Double click on the container. In the editor dialogue, select 'Foreach File enumerator' next to 'Enumerator'. Select or enter the directory where you have saved the author1.txt and author2.txt files under 'folder'. Type author*.txt under 'Files'. It is better that you use a folder that just holds author data files as we have just set up our package to loop through all files in the directory of format author<some_string>.txt. Next, click on the 'Variable Mappings' tab. Enter a name for a new variable; create it and map it to index 0. This step causes the name and path of the file being processed to be held in the variable you just created and assigned.

Foreach Collection Properties Editor

Foreach Variable Mapping
Next, drag the data flow task into the foreach container as shown below.

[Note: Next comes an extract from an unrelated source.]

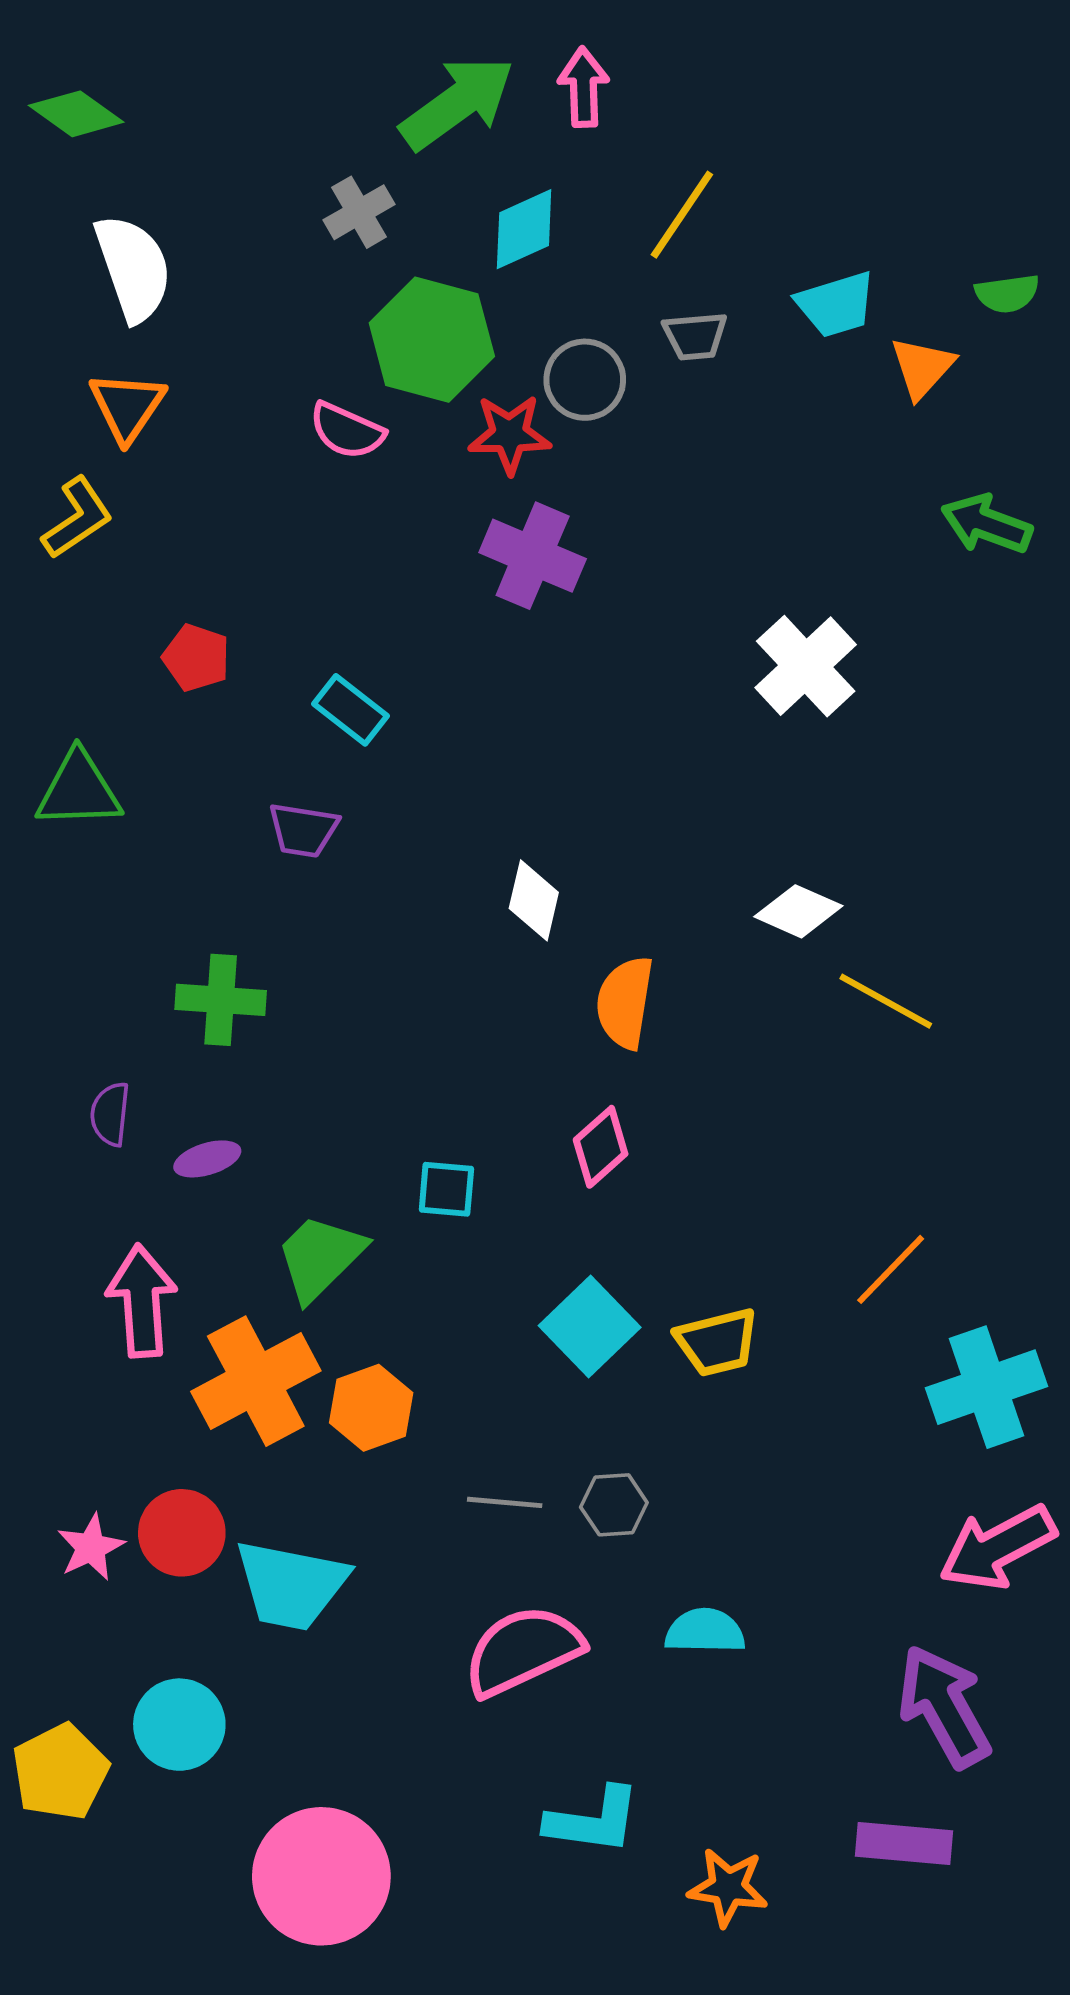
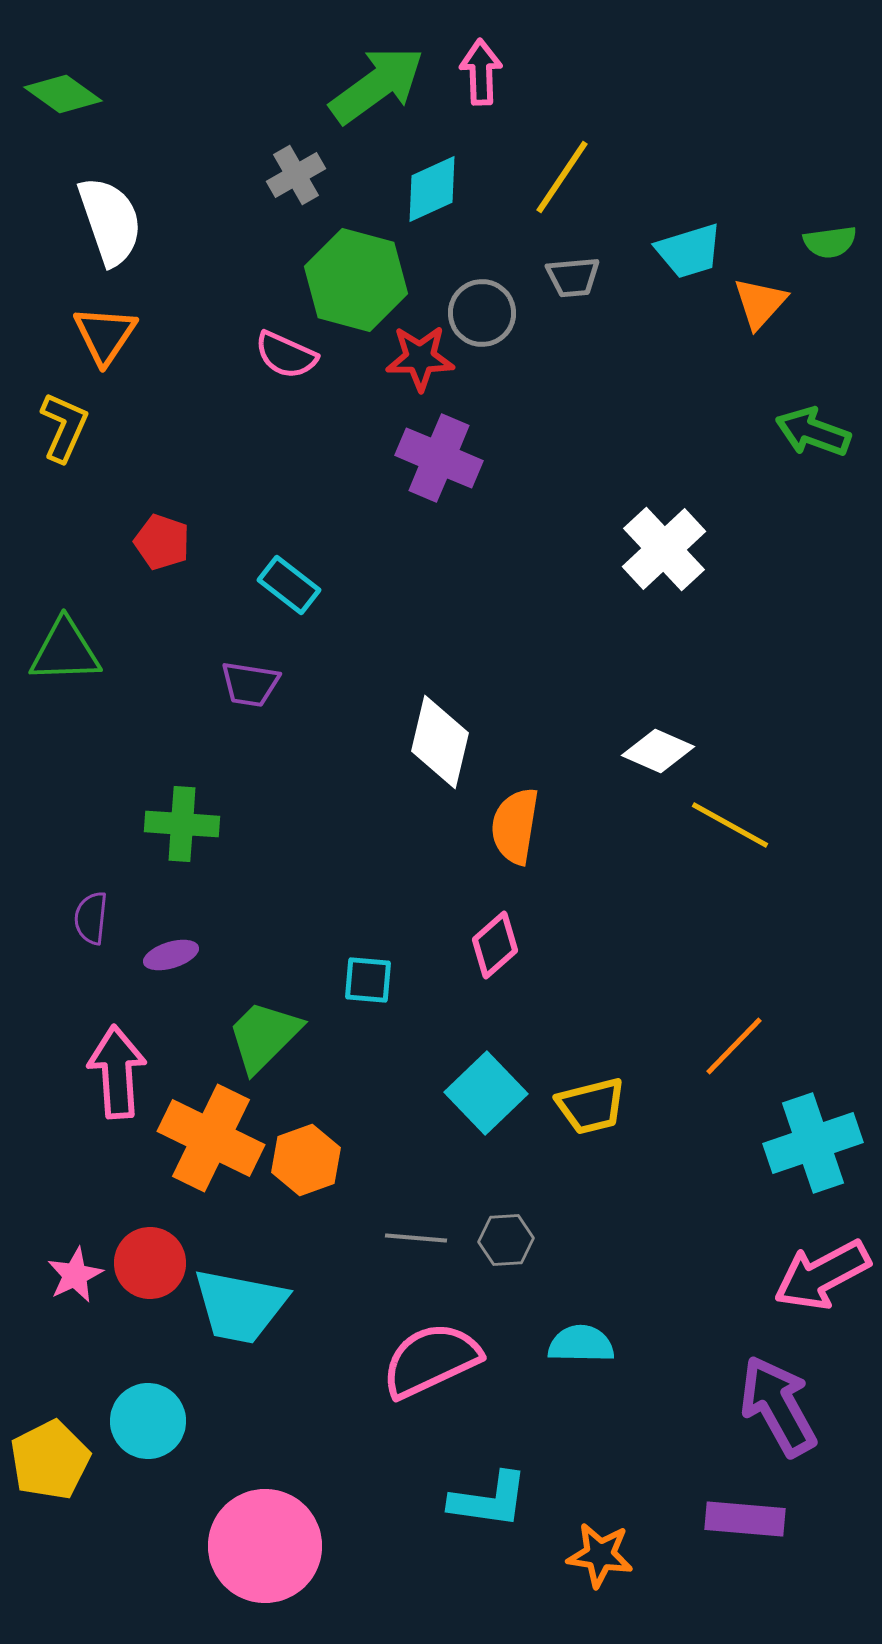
yellow L-shape: (77, 518) -> (64, 427), turned -32
white diamond: (534, 900) -> (440, 742), size x1.4
orange cross: (256, 1381) -> (211, 1138), turned -36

Foreach Container with Data Flow Task
Now, right click on the name of the Flat File Connection Manager in the bottom panel and select properties. You will see the properties window for this object in the right hand panel (usually the bottom half of this panel) of BIDS. Click on the ellipsis '...' symbol next to the connection String Property. An expression dialogue opens up. Now, map the connection string property to the variable you created earlier and click OK. You should see the value of the first file in your list in the Connection String box. Now, your package will take input from each author*.txt file in turn as the flat file connection manager for the source refers to a dynamic variable rather than a single source. Save the package. Build it using the top bar 'Build' menu.

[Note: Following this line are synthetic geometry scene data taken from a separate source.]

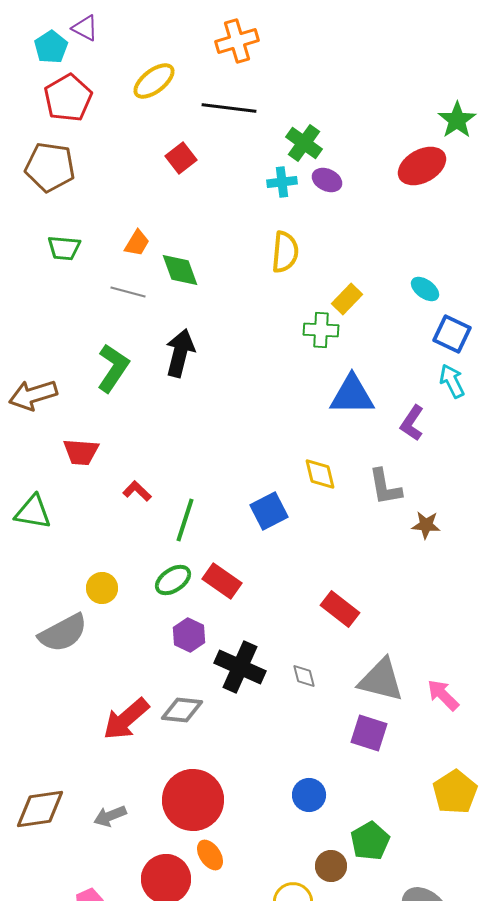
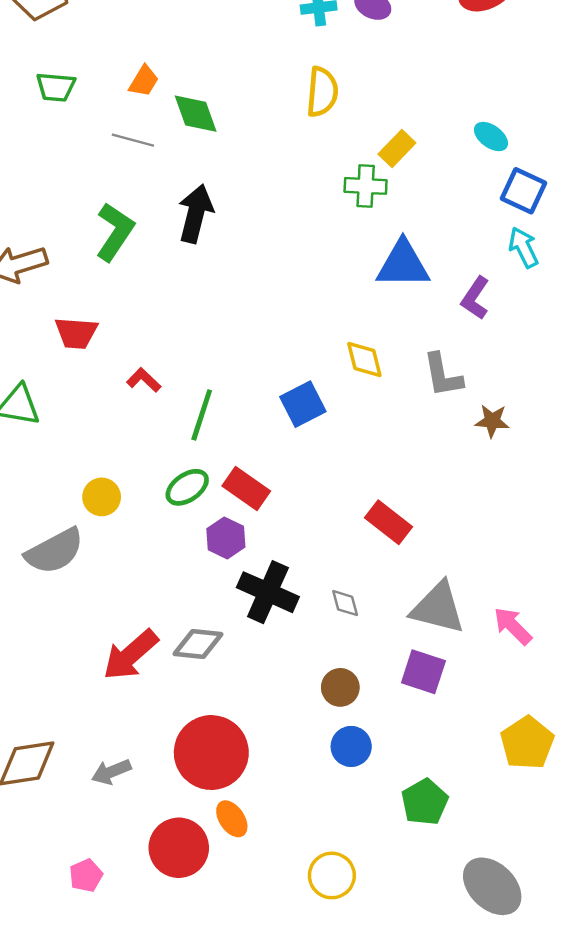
purple hexagon: (189, 635) -> (226, 538), moved
brown circle: (331, 866) -> (340, 687), moved

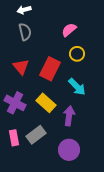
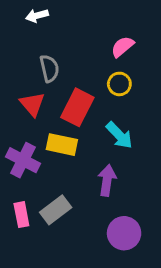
pink semicircle: (69, 30) -> (122, 47), moved
gray semicircle: (25, 32) -> (49, 68), moved
yellow rectangle: (46, 103) -> (62, 145), moved, turned -30
purple circle: (69, 150) -> (124, 233), moved

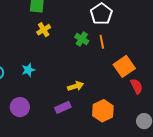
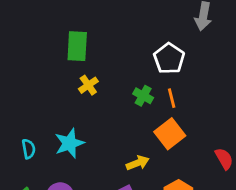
orange square: (124, 66) -> (170, 134), moved
cyan star: (28, 70) -> (69, 143), size x1.5

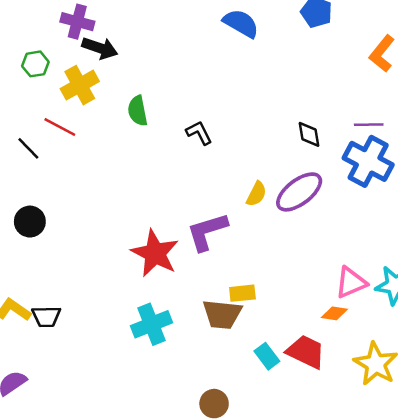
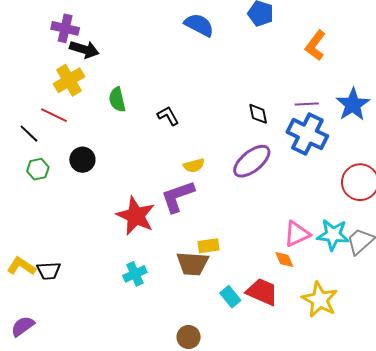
green hexagon: (35, 64) -> (38, 169), moved
yellow semicircle: (256, 194) -> (194, 165), moved, turned 50
black circle: (30, 222) -> (82, 160), moved
orange diamond: (334, 313) -> (284, 260), turned 60
cyan cross: (151, 324) -> (135, 274), size x0.7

Properties of Flat File Connection Manager

Set ConnectionString to Dynamic Variable.
A DBA may expect another process to add data files to a certain location at specific times during the day. To create a job that runs the package automatically at set intervals of time, open management studio, connect to the default database (the database that contains the author table we created earlier) and expand the SQL Server Agent. Right-click Jobs and then click New. In the new job dialogue, select 'Enabled'.
Enter a suitable name next to 'Step Name' and select 'SQL Server Integration Services package execution' from the 'Type' list. Click on the general tab and use file system as the package source. Click the ellipsis '...' icon next to package and browse to the location where you saved the package. Select the Windows account you normally connect to and administer your database from the 'Run as' list. Click 'OK' to Save your job with an appropriate name. Refresh to see your new job under the 'Jobs' folder
Right click on your new job and click on properties. Select the 'Schedules' tab. Click New. Type a name for the schedule. Enable the job by clicking the 'Enable box' if it is not already checked by default. Click the 'Recurring' radio button. Click 'change...' and enter the appropriate values in the Frequency, Daily Frequency, and Duration groups. Apply the changes and save your job by clicking OK.
This tutorial should have given you a basic understanding of the capabilities of SSIS. Typical SSIS packages are many times more complex than ours. Logging on or executing on failure links may be used to handle task failure. Processed files may be moved to a separate folder or even deleted in order to prevent duplicate inserts. Several tasks may be sequentially connected to create a regular program flow.